I sincerely hope I can find casts for all of our upcoming shows in a timely fashion this time around, if only so that we can close out 2009 on the right note. Having a full cast, in place and ready to go, so that rehearsals can start in earnest on the day they are supposed to start, gives me immense joy and a sense of utter relief that is indescribable. Life is so much easier, and the chances of a successful production go through the roof.

I can build flats. I can build risers. I can paint, prop, engineer soundscapes, stretch rudimentary lighting equipment to incongruous ends and even alter a hem line. The one and only thing I can't do is play someone else's role onstage, which is why I have so much riding on getting these shows cast.

We're still looking for people to join us. E-mail me at if you're interested. I can guarantee you there'll be an opportunity for you to get on board.

Tuesday, August 4, 2009

Green Shoots

Have we turned the corner on this recession?

Definitely-maybe, according to the economists and politicians, both groups wary of actually making a concrete prediction for fear that yet again they will be proven wrong (I heard somewhere that none of the last ten or so recessions were actually predicted - they just happened without anyone seeing them coming).

I'm no economist, but I too seem to find myself twinged with a note of cautious optimism myself. It's got nothing to do with the evidence on the ground, (audiences are still staying away in droves) but in the last few days and weeks I've noticed just a little less bitterness in the world around me, a little less looking inwards and backwards and just a little bit of looking outwards and into the future. People don't seem to have quite the look of despair about them now, no more feigned smiles and off-the-cuff remarks masking an all-too-real panic lying beneath. Something has changed.

Though perhaps not for everyone. I talked to someone, a fellow entrepreneur, just the other day about the hardships we've been facing here at Grinder over the past few months. He had little to say, but the few words he did speak and the tone of his voice told me that he and I were living the same nightmare, at that quite possibly he was playing a game with much larger stakes than myself.

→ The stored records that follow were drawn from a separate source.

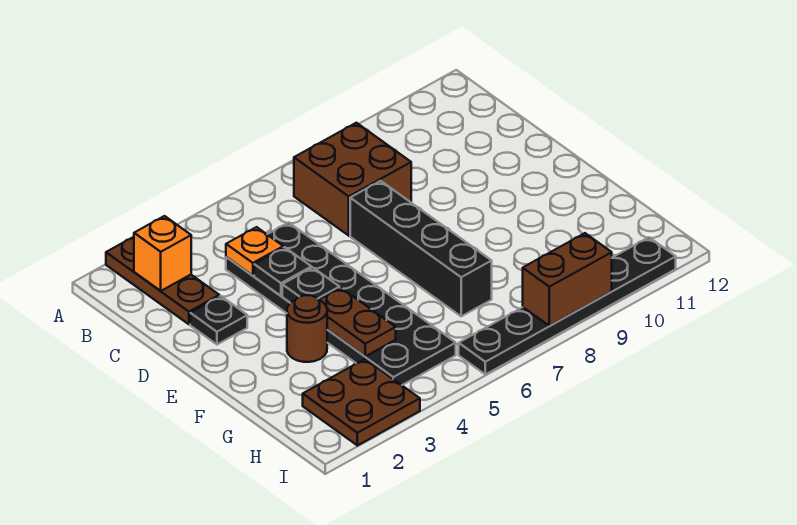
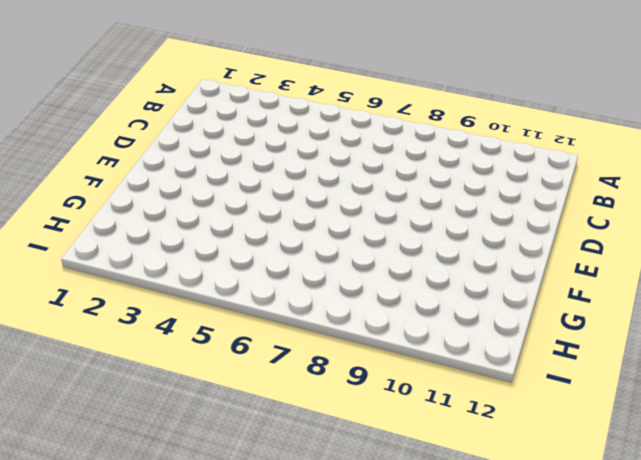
none -> brown plate A2:C2 level 1
none -> brown brick B7:C8 level 1
none -> black plate C4:H5 level 1

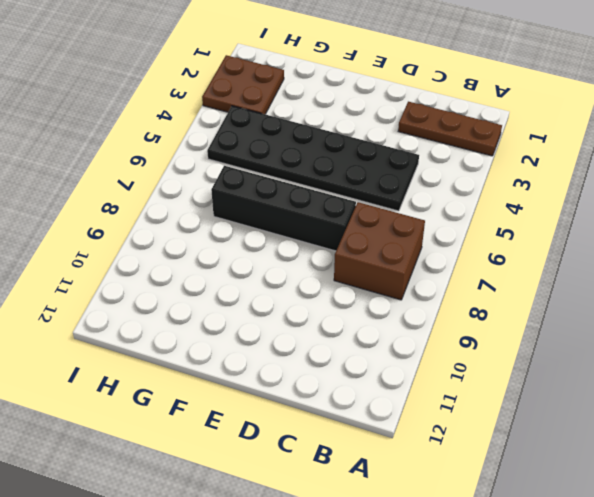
none -> black plate D2 level 1
none -> brown round brick F3 level 1
none -> black plate I6:I11 level 1

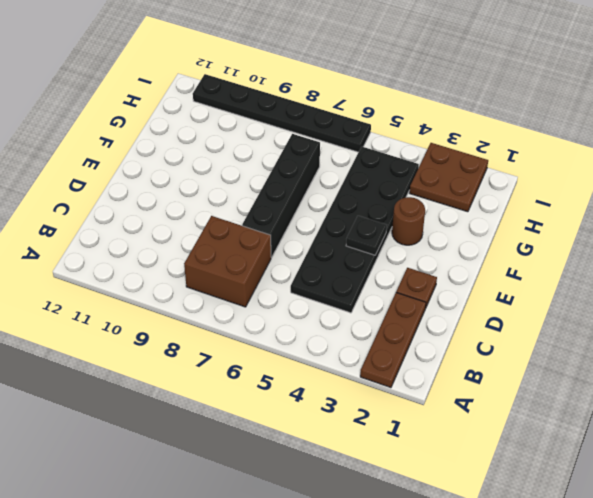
brown plate D2 level 1 -> black plate D2 level 1
none -> orange brick B2 level 2
none -> orange plate C4 level 2
none -> black plate D4 level 2

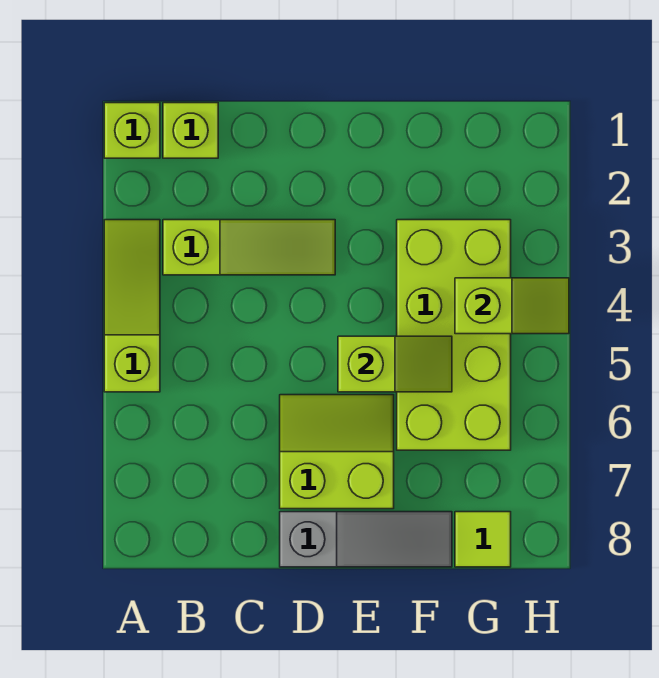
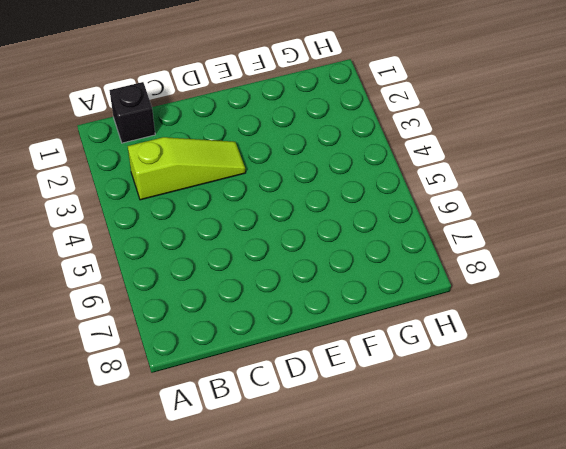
black brick B1 level 1 -> lime brick B1 level 1
none -> lime brick A1 level 1
none -> lime slope A3:A5 level 1 top 5

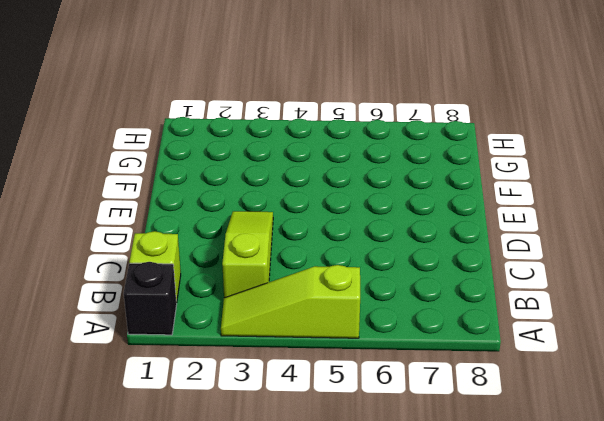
black brick A1 level 1 -> lime brick A1 level 1
none -> lime slope D6:E7 level 1 top 7
none -> grey slope D8:F8 level 1 top D

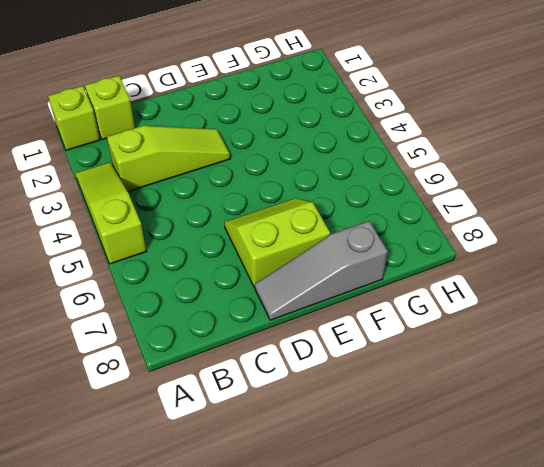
grey slope D8:F8 level 1 top F -> grey slope D8:F8 level 1 top D
none -> lime brick F3:G6 level 1
none -> lime tile G8 level 1

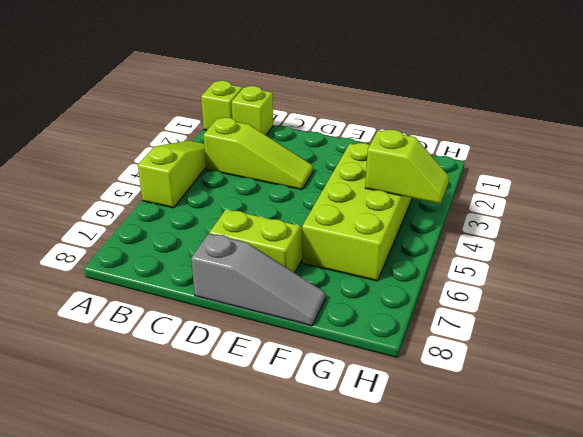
none -> lime tile G8 level 1
none -> lime slope E5:F5 level 2 top E

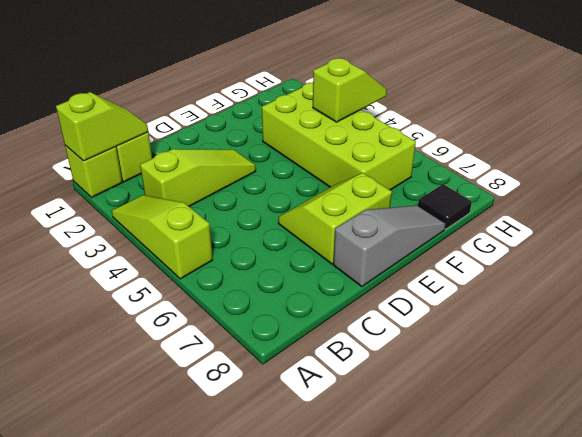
lime slope A1:B1 level 2 top A -> lime slope E5:F5 level 2 top E
black tile G8 level 1 -> lime tile G8 level 1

I've heard of men in their 60's working at Tim Hortons. Of women in the 70's pushing their walkers into the employment offices looking for a part-time job. And now this Earl Jones fellow (is that even his real name?) is alleged to have engaged in a mass deception so vast and so devastating as to deprive many people who are in or near retirement of not only their life savings, but their sole source of income.

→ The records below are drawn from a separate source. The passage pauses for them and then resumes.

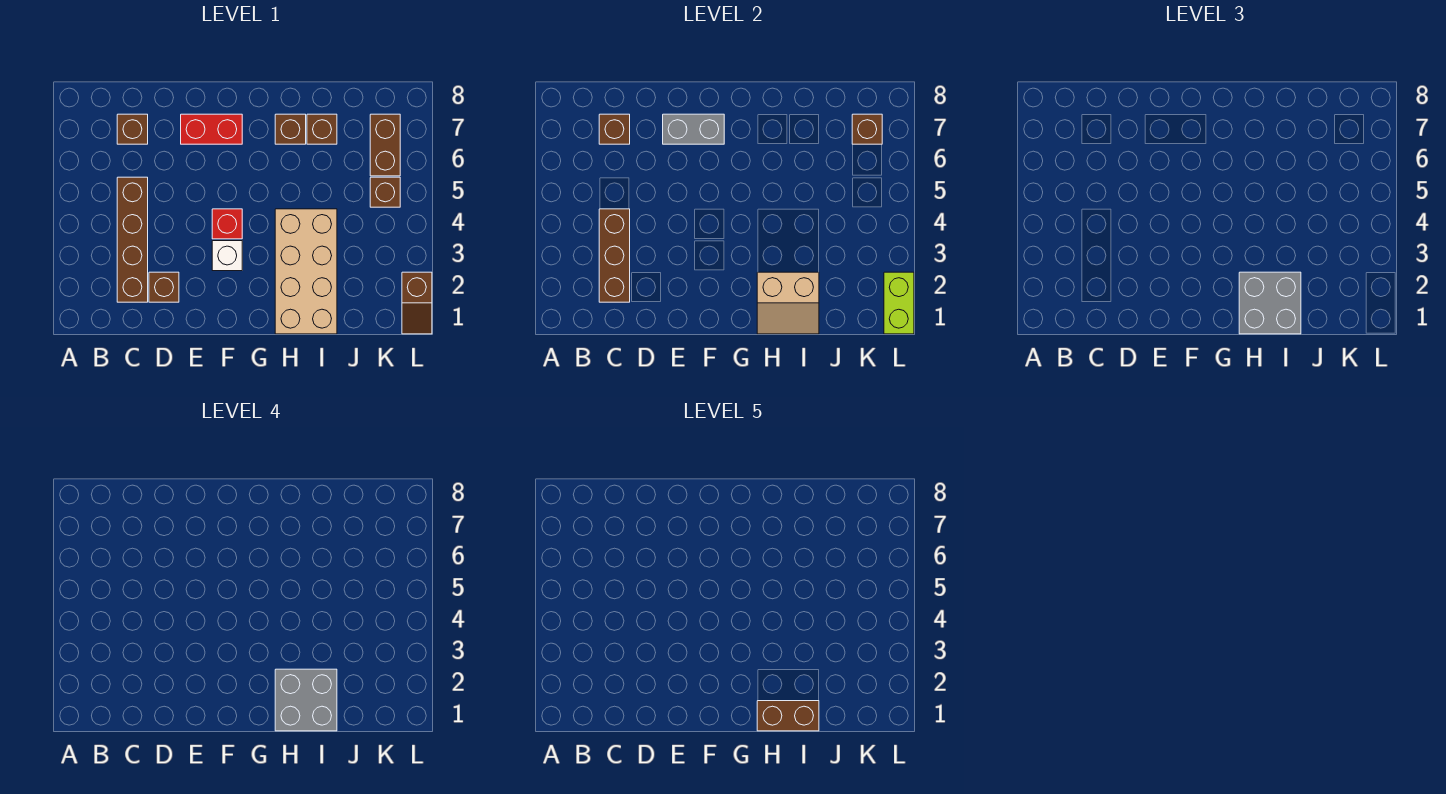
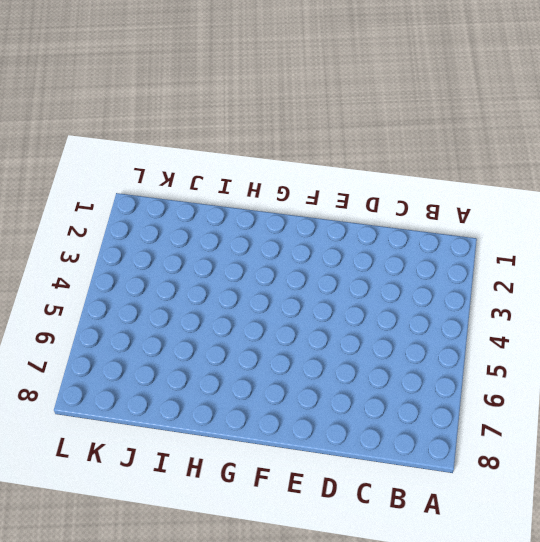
none -> brown brick C2:C5 level 1
none -> brown brick C7 level 1
none -> brown brick D2 level 1

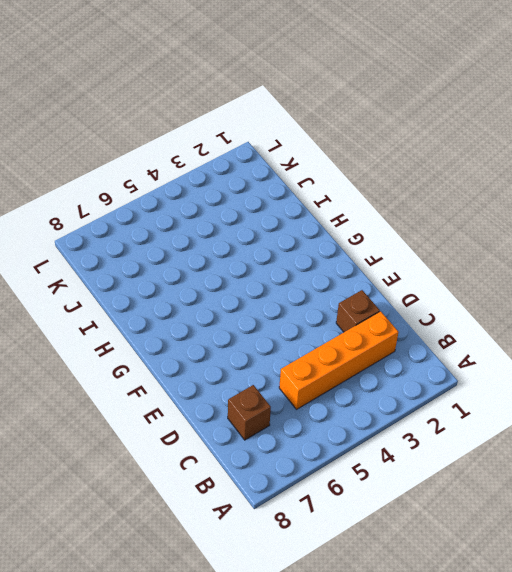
orange brick C2:C5 level 1 -> brown brick C2:C5 level 1
none -> red brick E7:F7 level 1
none -> white brick F3 level 1
none -> red brick F4 level 1

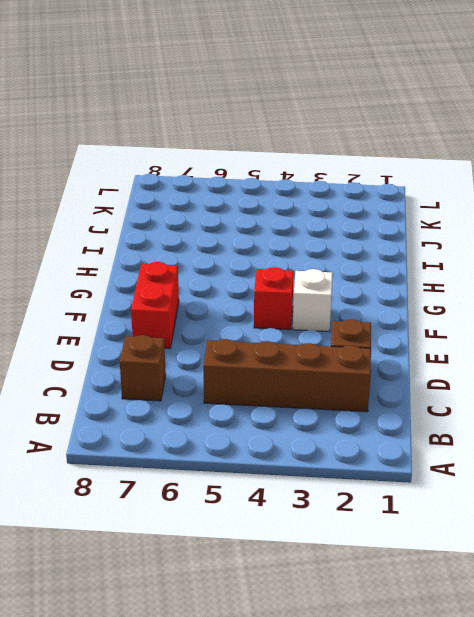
none -> tan brick H1:I4 level 1
none -> brown brick H7 level 1
none -> brown brick I7 level 1

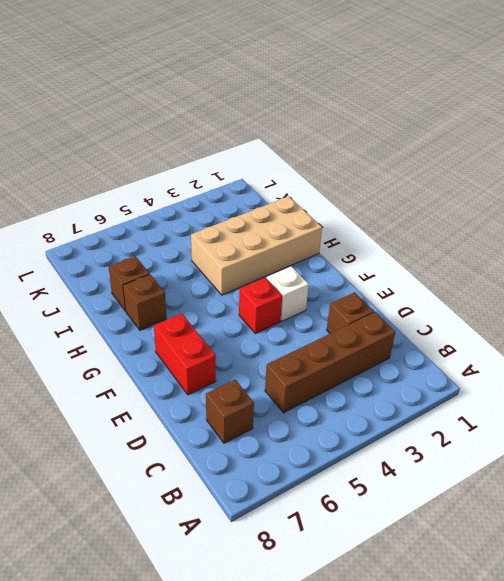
none -> brown brick K5 level 1
none -> brown brick K6:K7 level 1
none -> brown slope L1:L2 level 1 top 2

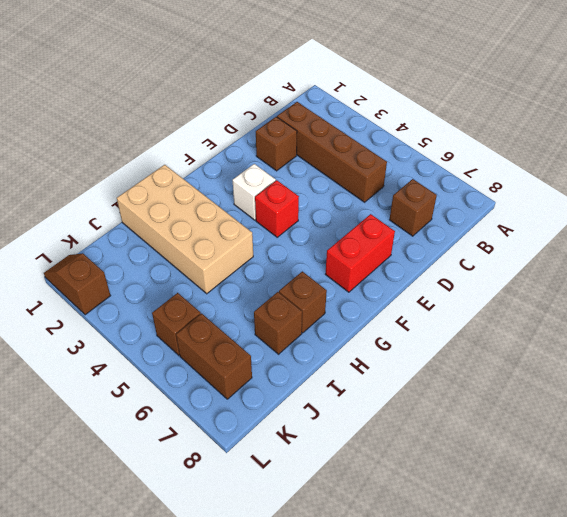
none -> brown brick C2:C4 level 2
none -> brown brick C7 level 2
none -> grey brick E7:F7 level 2

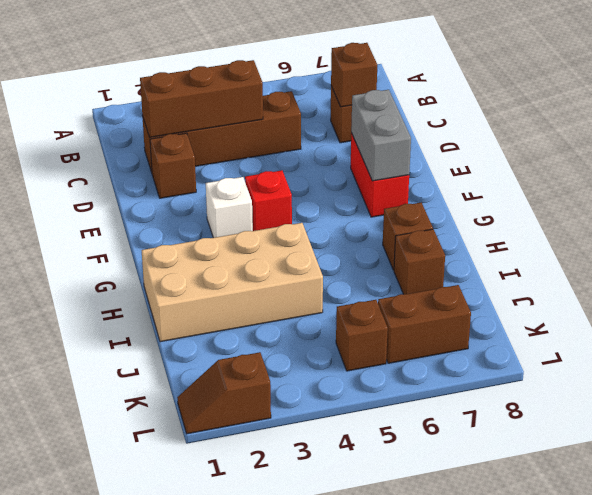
none -> tan slope H1:I2 level 2 top 2
none -> brown brick K7 level 2
none -> lime brick L1:L2 level 2

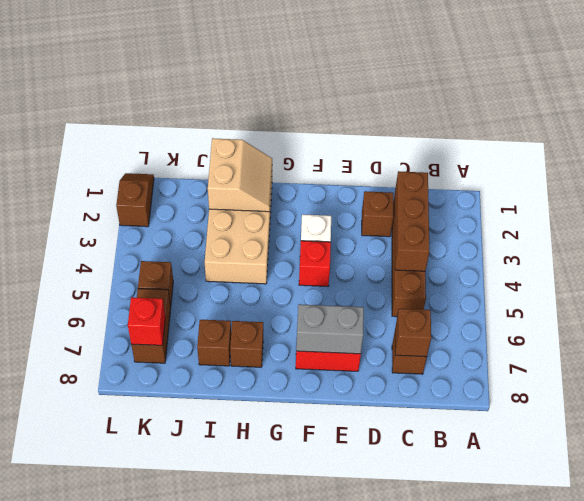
tan slope H1:I2 level 2 top I -> tan slope H1:I2 level 2 top 2
red brick K7 level 2 -> brown brick K7 level 2
none -> lime brick L1:L2 level 2
none -> grey brick H1:I2 level 3
none -> grey brick H1:I2 level 4

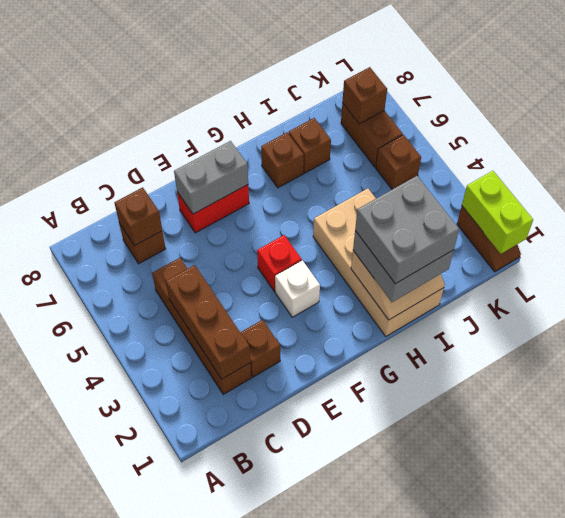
none -> brown brick H1:I1 level 5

Make no mistake about it: this recession has hurt a lot of people. We all thought that terrorism, bird flu (remember that?) or natural disasters would be the things that would wipe out Western Civilization. Who knew it would be anything as unglamourous as the default rates on sub-prime mortgages and their subsequent effects on bonds, derivatives and hedge-fund trading markets?

At Grinder Productions, we had very little left to lose when the bottom fell out of the economy. In many ways I think that protected us from a lot of the pain, and kept us going a lot longer and a lot better than we might otherwise have hoped. We put in place a recession-survival plan as soon as the markets tanked, designed to keep costs at an absolute bare minimum and leverage what little cash flow that was coming in to our best advantage.

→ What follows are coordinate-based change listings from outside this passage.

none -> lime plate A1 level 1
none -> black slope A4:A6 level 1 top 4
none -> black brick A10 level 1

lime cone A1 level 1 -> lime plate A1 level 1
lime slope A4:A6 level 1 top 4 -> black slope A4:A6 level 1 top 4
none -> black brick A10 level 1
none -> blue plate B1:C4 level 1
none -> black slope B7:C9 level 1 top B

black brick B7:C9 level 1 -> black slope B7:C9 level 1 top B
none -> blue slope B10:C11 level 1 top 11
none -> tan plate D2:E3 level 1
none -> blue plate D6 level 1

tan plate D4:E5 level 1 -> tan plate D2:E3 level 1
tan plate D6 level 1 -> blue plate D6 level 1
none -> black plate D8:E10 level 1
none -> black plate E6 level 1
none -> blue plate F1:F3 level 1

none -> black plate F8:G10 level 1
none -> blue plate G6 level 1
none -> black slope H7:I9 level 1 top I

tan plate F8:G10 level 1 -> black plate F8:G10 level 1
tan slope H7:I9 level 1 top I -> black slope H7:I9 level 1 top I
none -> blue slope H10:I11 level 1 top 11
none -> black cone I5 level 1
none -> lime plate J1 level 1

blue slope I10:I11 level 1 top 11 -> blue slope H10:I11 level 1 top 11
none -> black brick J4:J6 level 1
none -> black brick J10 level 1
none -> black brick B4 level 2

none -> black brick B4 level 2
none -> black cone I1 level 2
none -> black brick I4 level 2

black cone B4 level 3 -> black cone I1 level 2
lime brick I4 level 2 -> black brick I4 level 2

Again, it's not exactly sexy stuff, but it has worked. Grinder Productions is still here: bruised and battered and still in desperate need of patrons, actors and all the people who are needed to make theatre happen. But at least we're still here. We have lived to fight another day.

The Great Depression went through a similar period of "Green Shoots" growth in the early 30's, after the stock market settled down and some ofthe paranoia passed. Those Green Shoots soon turned to brown though, as grim reality replaced panic and fear, and the world was forced to embark on the long, slow path to recovery. I don't know if we'll face the same kind of false hope again, but I think that no matter what happens the Green Shoots that have sprouted here at Grinder will continue to grow for some time yet.